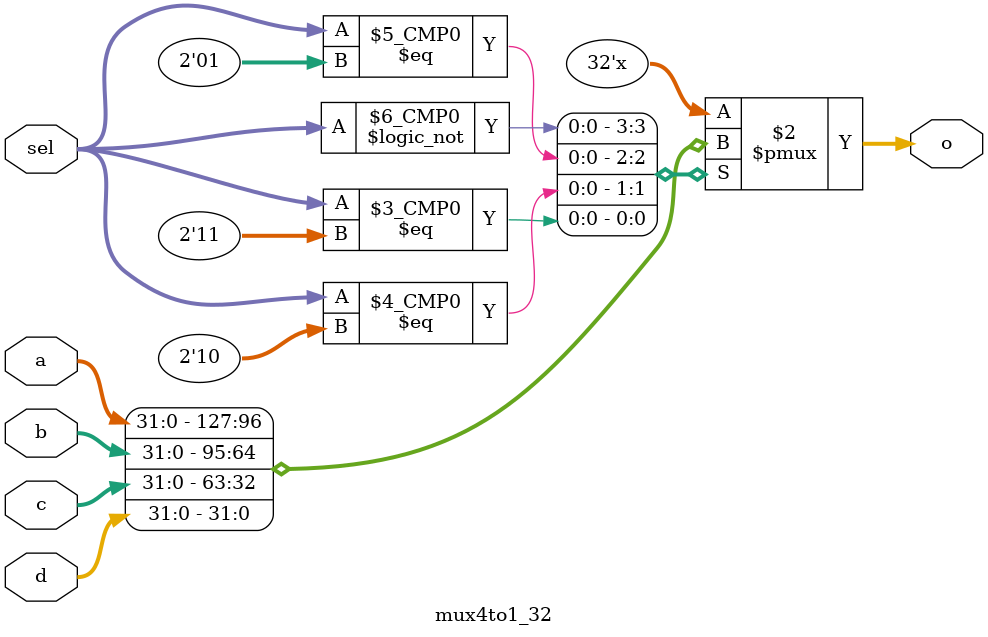
<source format=v>
`timescale 1ns / 1ps
module mux4to1_32(
                    a,
	                b,
	                c,
	                d,
	                sel,
	                o
                    );
    input wire [31: 0] a, b, c, d;
    input wire [ 1: 0] sel;
    output reg [31: 0] o;

    always @(*) begin
	    case(sel)
		    2'b00:o <= a;
			2'b01:o <= b;
			2'b10:o <= c;
			2'b11:o <= d;
		endcase
	end

endmodule

</source>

**********

* WHAT THE TASK REQUIRES:
Whenever images occur above, omit them and retype each line exactly as it stands.

* OUTPUT FOR THIS TASK:
<source format=v>
`timescale 1ns / 1ps
module mux4to1_32(
                    a,
	                b,
	                c,
	                d,
	                sel,
	                o
                    );
    input wire [31: 0] a, b, c, d;
    input wire [ 1: 0] sel;
    output reg [31: 0] o;

    always @(*) begin
	    case(sel)
		    2'b00:o <= a;
			2'b01:o <= b;
			2'b10:o <= c;
			2'b11:o <= d;
		endcase
	end

endmodule

</source>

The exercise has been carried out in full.